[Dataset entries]
◆ ◆ ◆ ◆
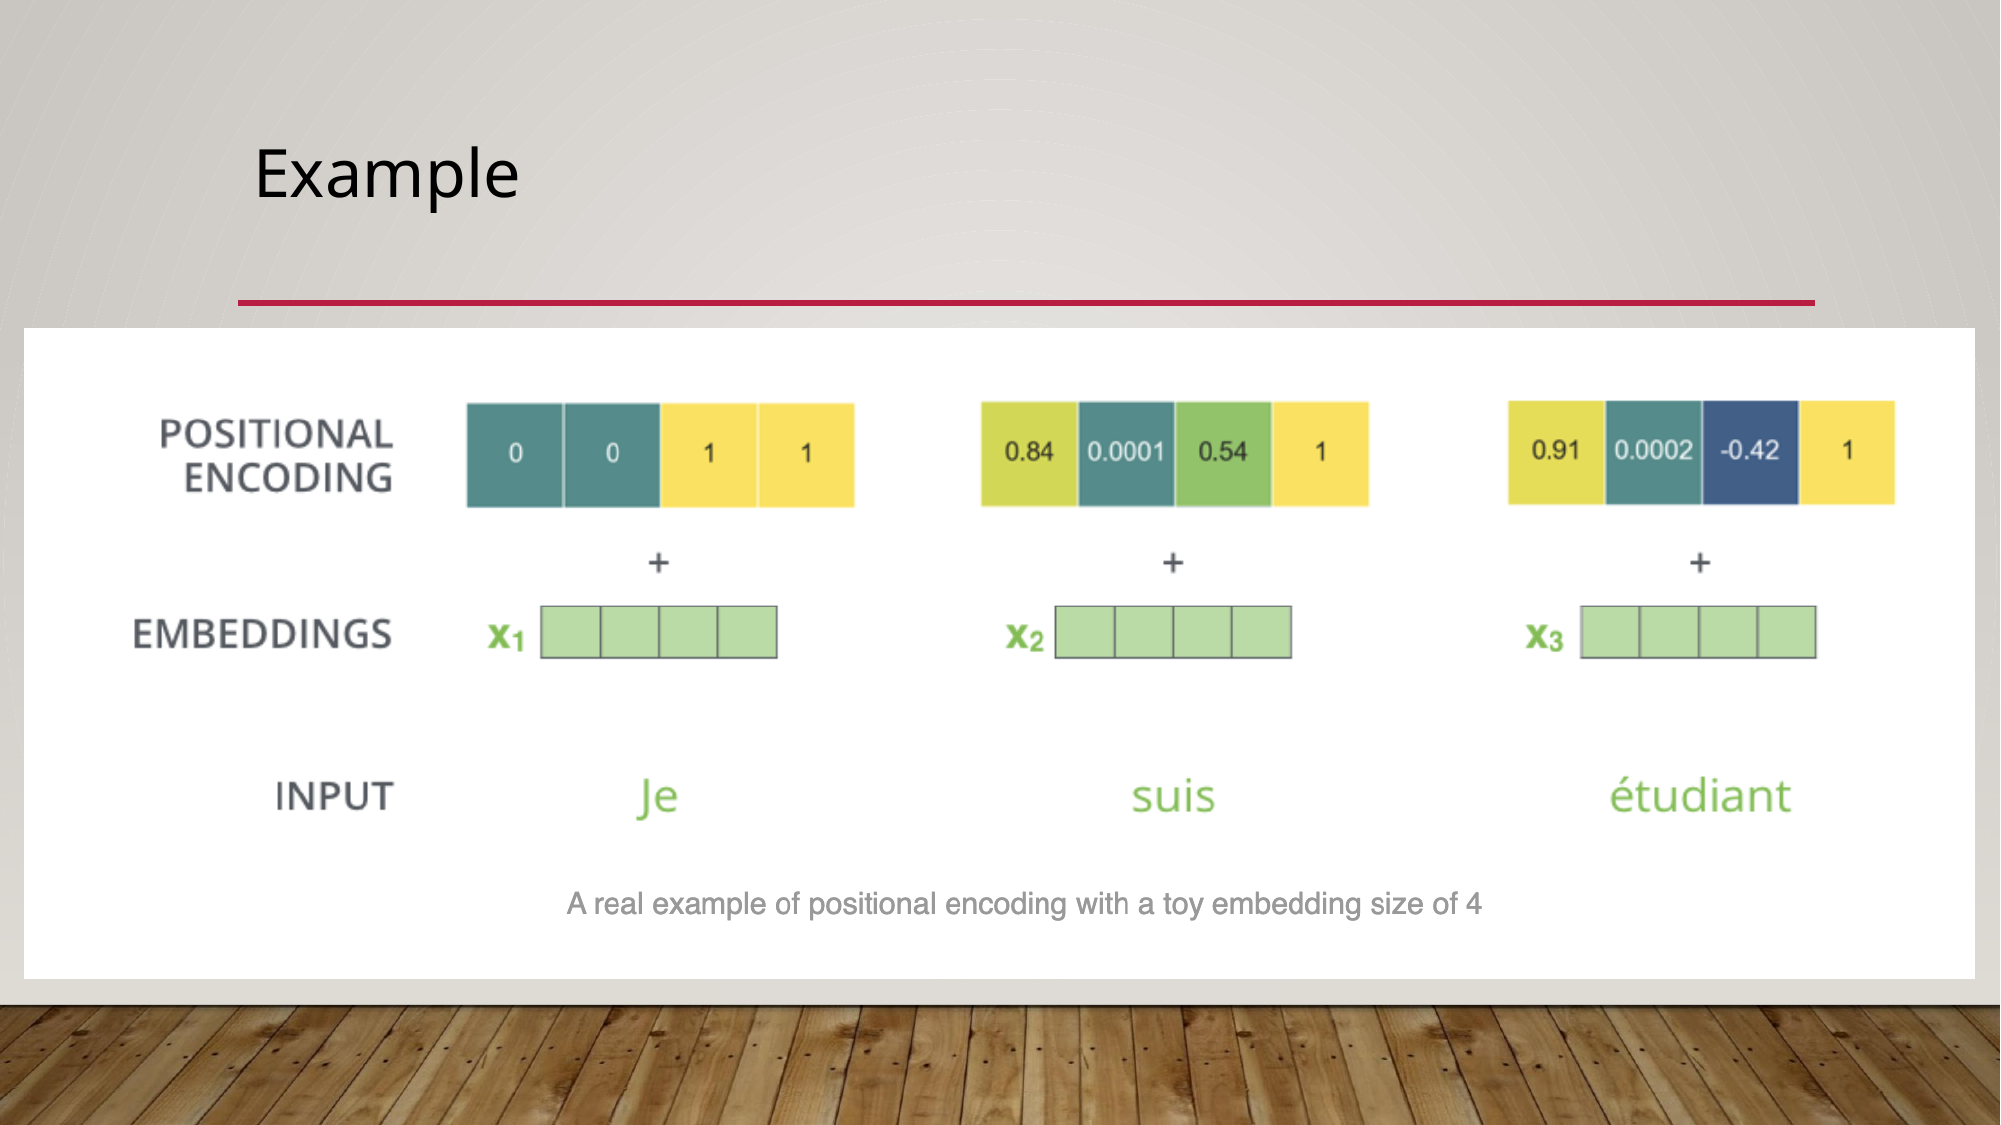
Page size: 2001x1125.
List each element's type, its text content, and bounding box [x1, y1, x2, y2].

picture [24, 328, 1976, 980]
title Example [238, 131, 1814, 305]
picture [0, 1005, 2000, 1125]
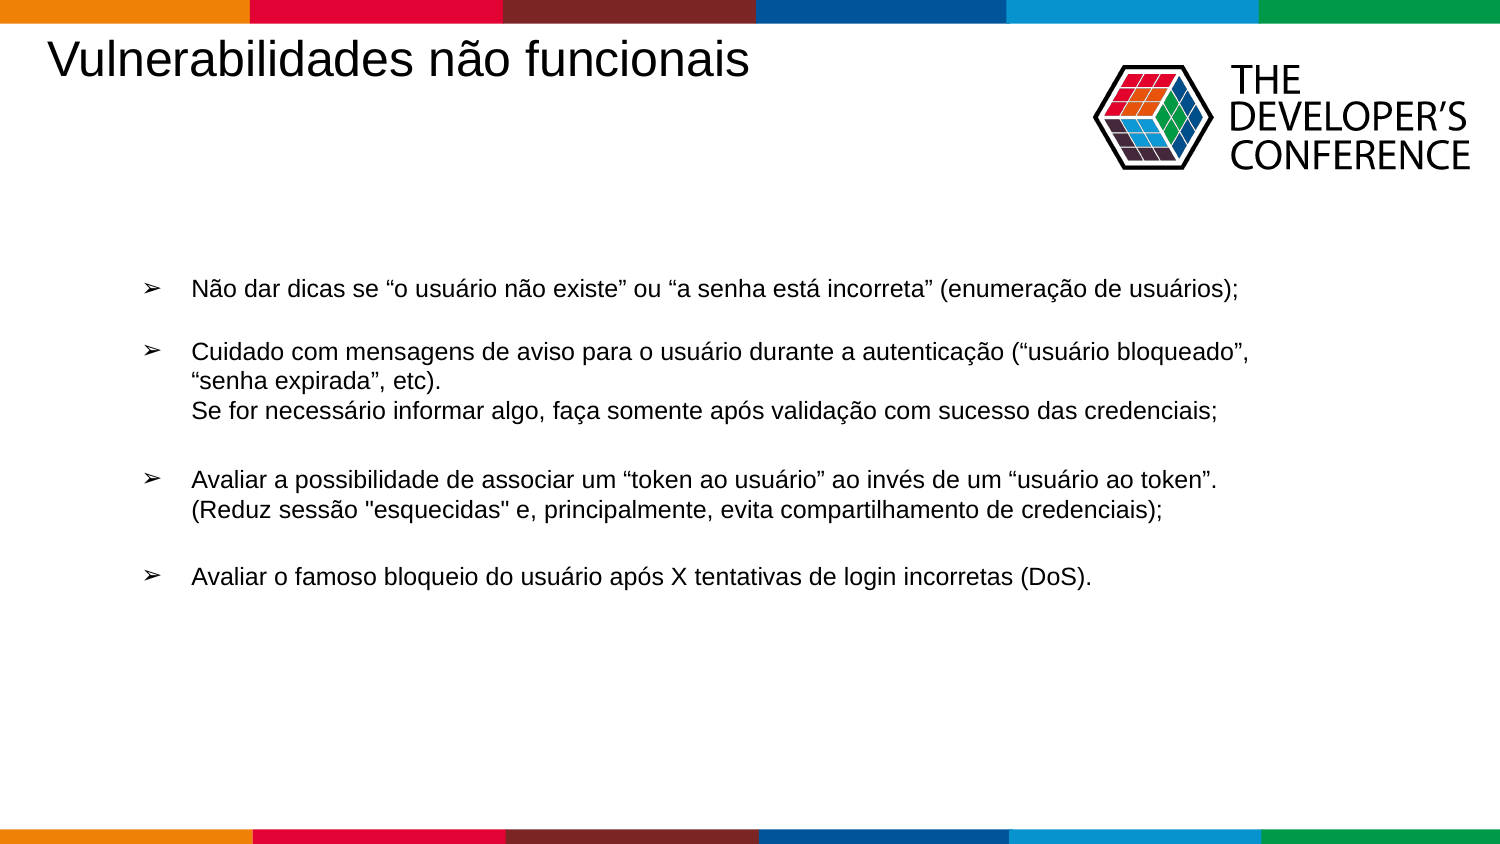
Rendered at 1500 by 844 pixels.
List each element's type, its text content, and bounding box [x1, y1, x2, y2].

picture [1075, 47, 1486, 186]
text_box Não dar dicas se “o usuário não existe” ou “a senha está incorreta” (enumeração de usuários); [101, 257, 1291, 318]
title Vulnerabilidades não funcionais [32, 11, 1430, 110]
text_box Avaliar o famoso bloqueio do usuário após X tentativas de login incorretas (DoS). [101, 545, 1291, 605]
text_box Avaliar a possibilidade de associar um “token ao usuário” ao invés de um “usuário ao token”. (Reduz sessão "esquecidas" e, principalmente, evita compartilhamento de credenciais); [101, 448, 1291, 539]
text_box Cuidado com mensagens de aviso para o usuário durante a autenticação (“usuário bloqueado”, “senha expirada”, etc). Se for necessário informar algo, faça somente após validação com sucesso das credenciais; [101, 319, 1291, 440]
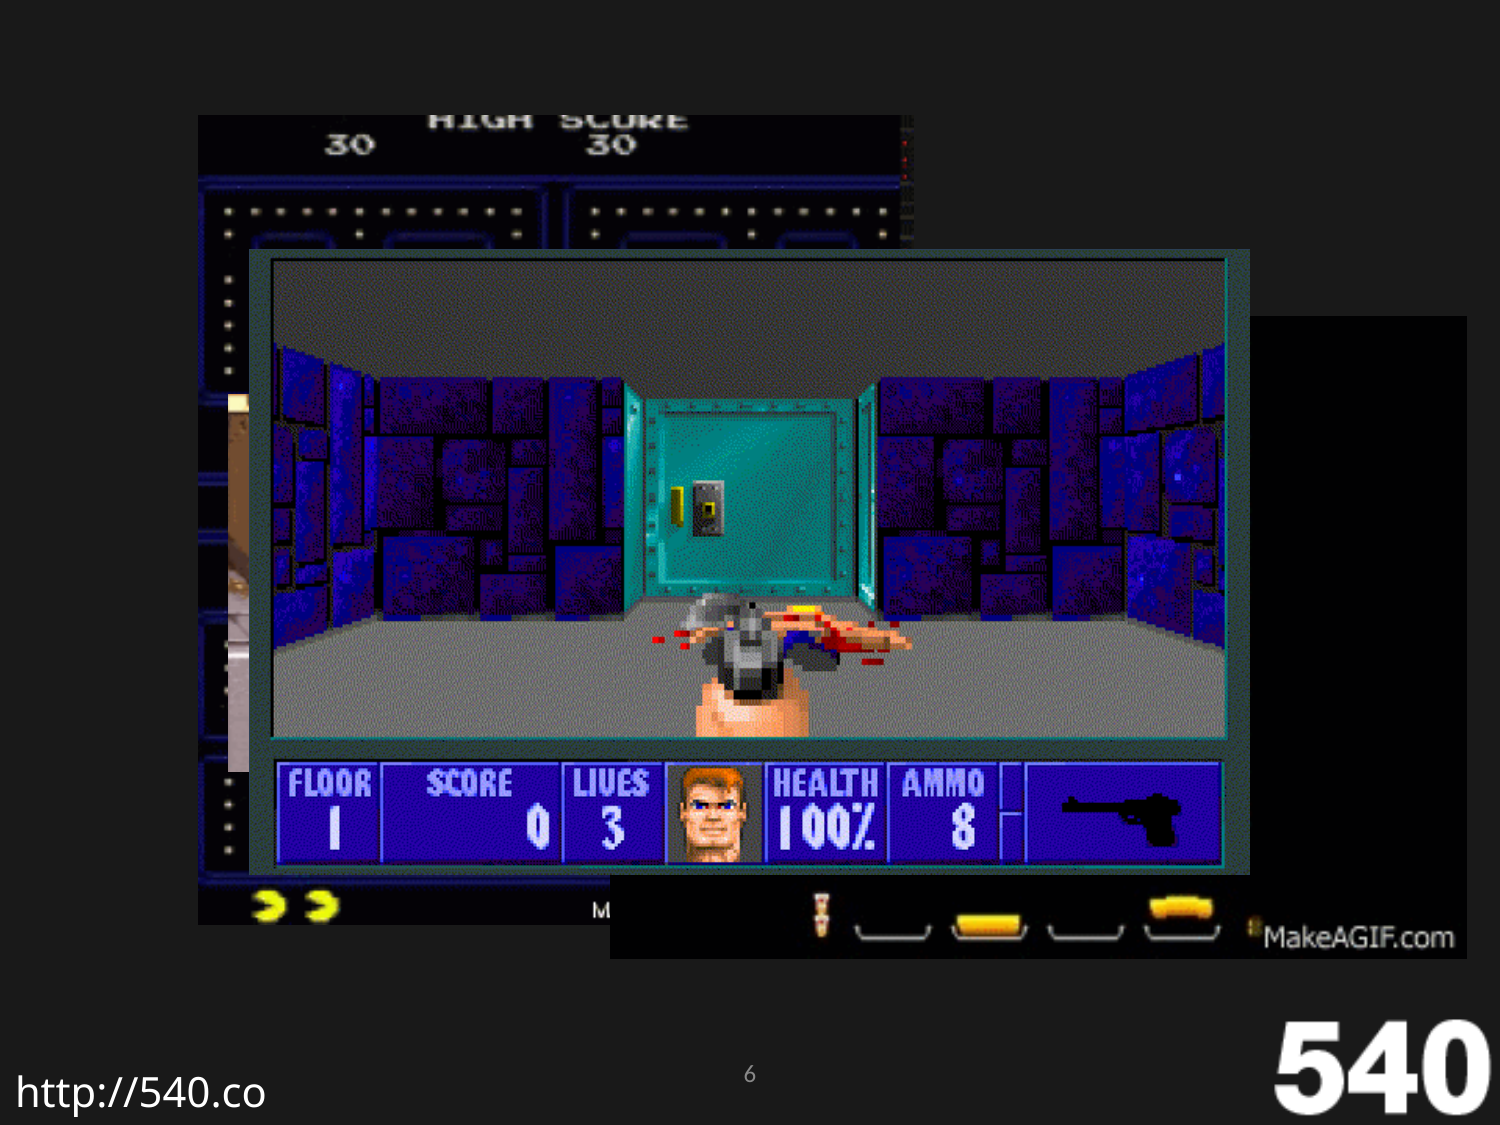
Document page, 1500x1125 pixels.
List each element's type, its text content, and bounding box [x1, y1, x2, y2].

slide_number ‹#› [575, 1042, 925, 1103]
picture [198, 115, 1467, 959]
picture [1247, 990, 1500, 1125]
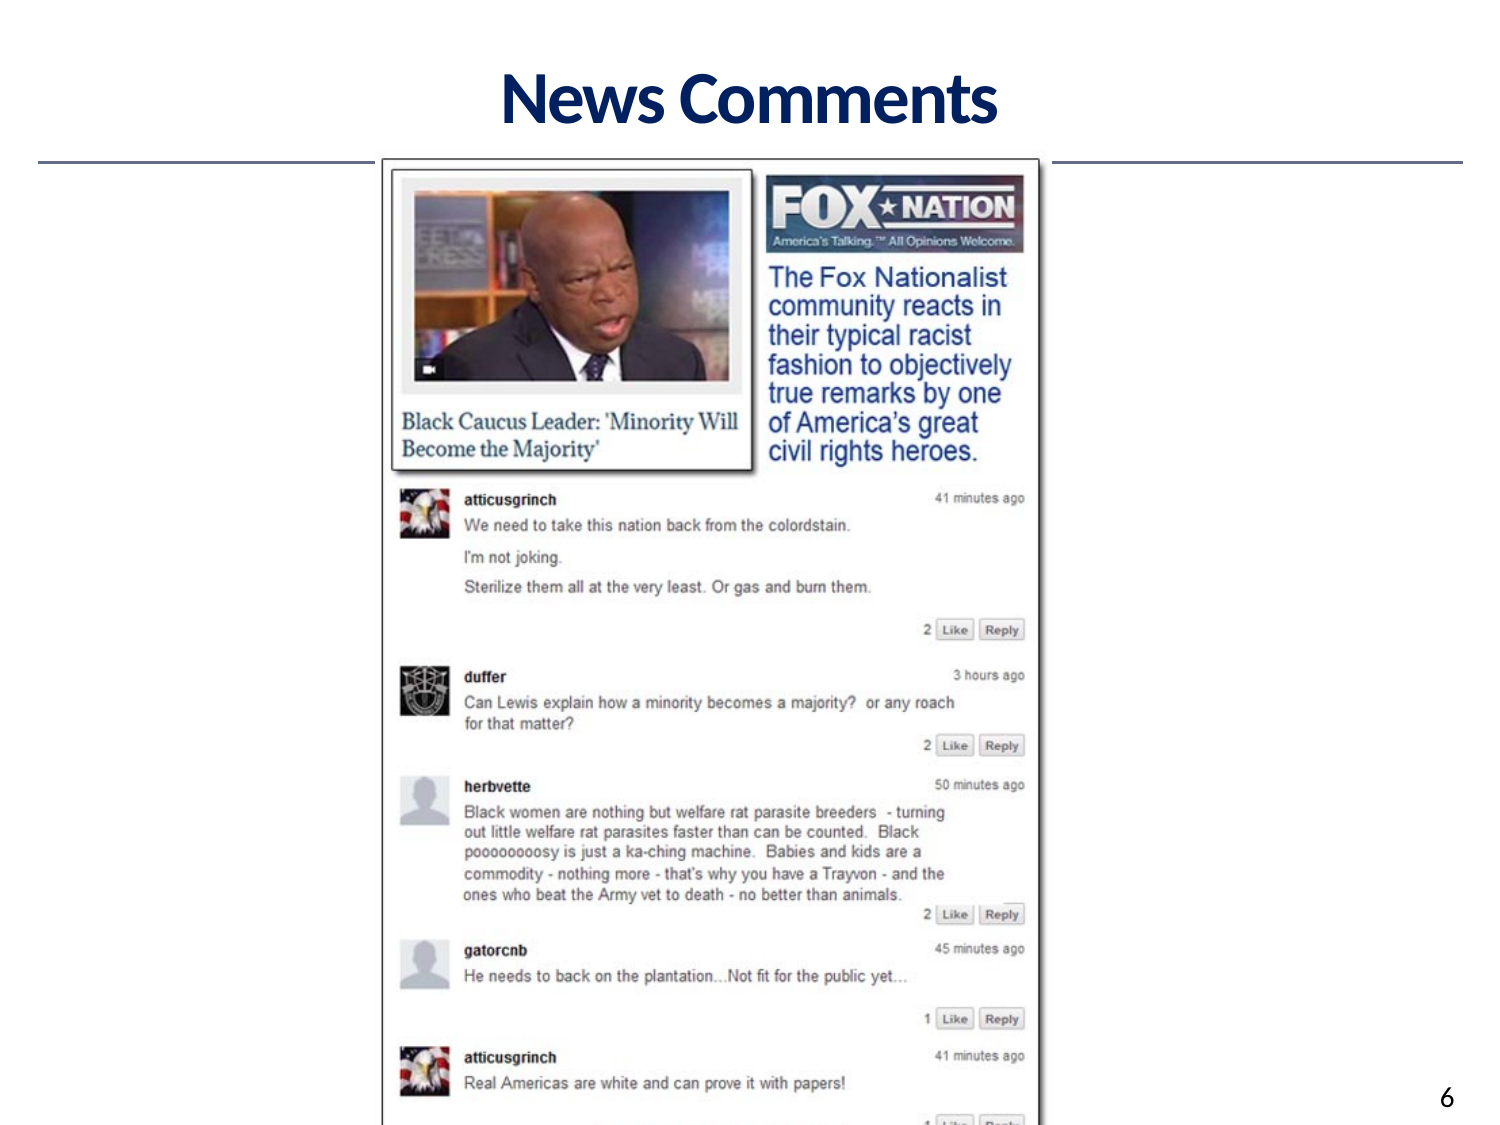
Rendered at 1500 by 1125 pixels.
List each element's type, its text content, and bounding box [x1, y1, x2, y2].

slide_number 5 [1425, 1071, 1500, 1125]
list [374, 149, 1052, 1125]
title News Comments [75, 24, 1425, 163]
◆ ◆ ◆ ◆
● Problem:
Pull every line holding "pixels" out of the records.

● Solution for this exercise:
Rendered at 1500 by 844 pixels.
Document page, 1500x1125 pixels.
Rendered at 1500 by 1125 pixels.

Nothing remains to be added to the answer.